There are many causes of chronic fatigue syndrome:

  • Infection (due to a herpes virus, Borrelia bacteria, etc.)
  • Immunological problems
  • Psychological disorders
  • Etc.

People with chronic fatigue syndrome have very real symptoms…

What are the symptoms of chronic fatigue?

Chronic fatigue is severe, disabling and long-lasting. It has no proven physical or psychological cause, and no abnormalities detected on clinical examination or laboratory tests.

People with this condition often use the following terms:

  • Lassitude
  • Weakness
  • Loss of strength
  • Lack of energy
  • Difficulty concentrating
  • Feeling tired all the time, “washed out”, “drained”.
  • Etc.

The main symptoms observed are:

  • Permanent fatigue
  • Discomfort after exercise
  • Memory and concentration problems
  • Deep fatigue and intolerance to standing
  • Muscle and joint pain
  • Infection-like symptoms: pharyngitis, moderate fever and a feeling of “hot/cold”.

When these symptoms persist for more than six months, it is called chronic asthenia/fatigue.

Other symptoms may include insomnia, sore throat, headache, abdominal pain. Depression is common, especially when symptoms are severe or worsening.

How is it treated?

Prescribed treatments are adapted to each individual case.

A change in lifestyle and the gradual resumption of an adapted physical activity are essential.

However, the doctor can :

  • Modify existing treatment when a drug is involved in the occurrence of chronic asthenia
  • Offer psychological support through behavioural and cognitive therapy
  • Prescribe antidepressants in case of depression
  • Etc.

It is possible that the chronic fatigue is related to one’s work life. In this case, the doctor treating the patient will inform the occupational physician, who will assess the need for specialised treatment or a change of job.

Combating chronic fatigue

The fight against chronic fatigue syndrome is mainly based on a healthy lifestyle, stress management, regular physical activity and addressing the cause.

Here is my advice:

  • Try sophrology
    To improve stress management, what better way than sophrology? It is essentially based on physical and mental relaxation obtained through breathing exercises, muscle relaxation and the visualisation of soothing images.

Sophrology allows you to acquire a better knowledge of yourself, to approach daily life with serenity and therefore less stress.

And thanks to the exercises you learn, you will be able to manage your stress if you are faced with an uncomfortable situation.

  • Practise a physical activity

I’m not telling you to start preparing for a half-marathon, but implementing some basic physical activity contributes to the overall well-being of the body.

Whether it’s going for a walk or taking the stairs instead of the lift, these daily habits will gradually help to improve your physical health while respecting its rhythm.

  • Avoid the use of stimulants

The consumption of stimulants such as coffee, tea, colas, and other energy drinks has more consequences than benefits.
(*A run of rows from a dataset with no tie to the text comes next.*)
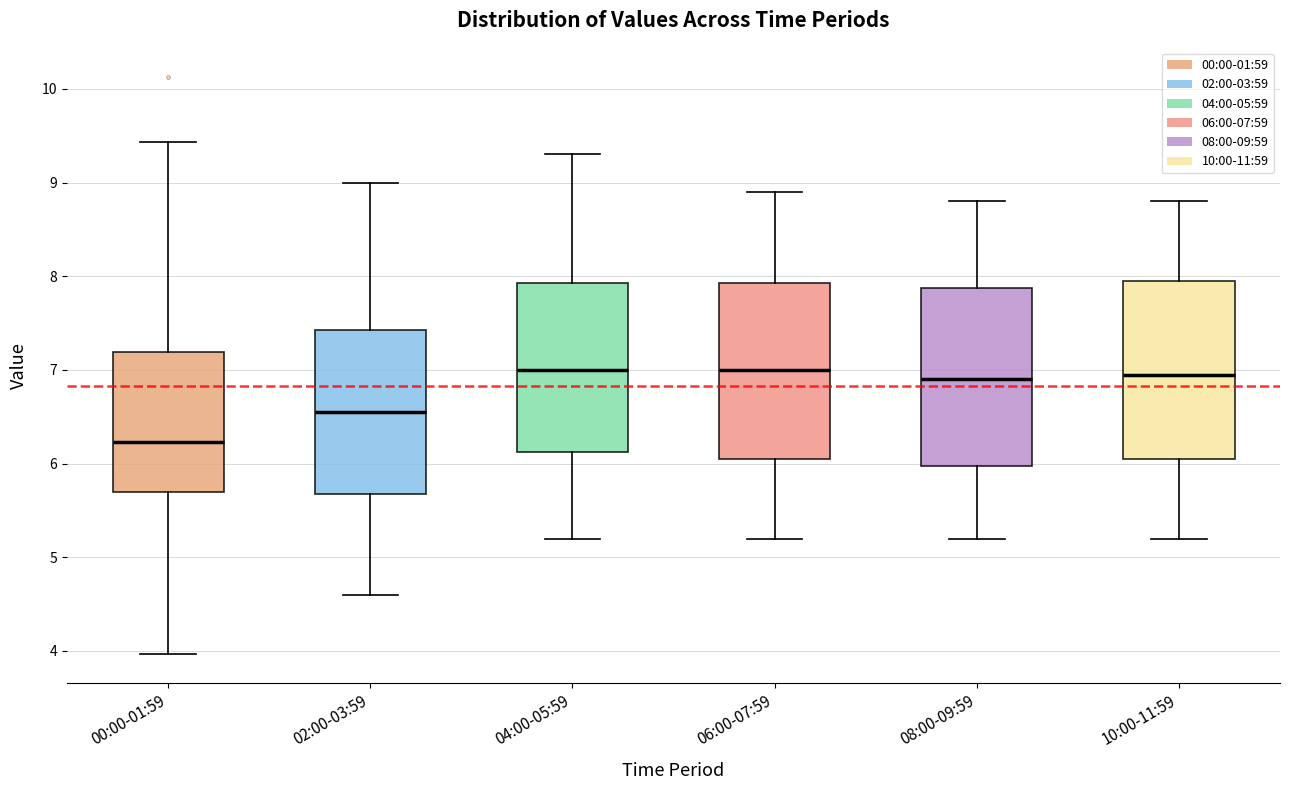

Reading left to right, read every box against the y-axis: the position of its median line, the range the box covers, and the ends of its whiskers. The values are not printed on the chart, so give them approximately, as read against the axis.

00:00-01:59: median 6.2, box 5.7 to 7.2, whiskers 4.0 to 9.4
02:00-03:59: median 6.6, box 5.7 to 7.4, whiskers 4.6 to 9.0
04:00-05:59: median 7.0, box 6.1 to 7.9, whiskers 5.2 to 9.3
06:00-07:59: median 7.0, box 6.1 to 7.9, whiskers 5.2 to 8.9
08:00-09:59: median 6.9, box 6.0 to 7.9, whiskers 5.2 to 8.8
10:00-11:59: median 7.0, box 6.1 to 8.0, whiskers 5.2 to 8.8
In moderate doses, they can improve your concentration and alertness. But when consumed in excess, they cause fatigue.

And in the evening, they can be a real nuisance to your sleep. For more information, don’t hesitate to ask a dietician-nutritionist for advice.
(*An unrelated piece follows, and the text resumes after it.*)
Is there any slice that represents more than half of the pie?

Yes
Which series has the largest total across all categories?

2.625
Also, try as far as possible to go to bed and get up at the same time during the week and at weekends to respect your circadian cycle.

You now know everything there is to know about chronic fatigue syndrome or myalgic encephalomyelitis. If you have been experiencing severe fatigue for more than 6 months, I recommend that you talk to your doctor.

Até ja,

Dr Joy!

Sources:

This information is not a substitute for medical advice. 

You must seek the advice of your doctor or another qualified health professional with any questions you may have regarding your health condition.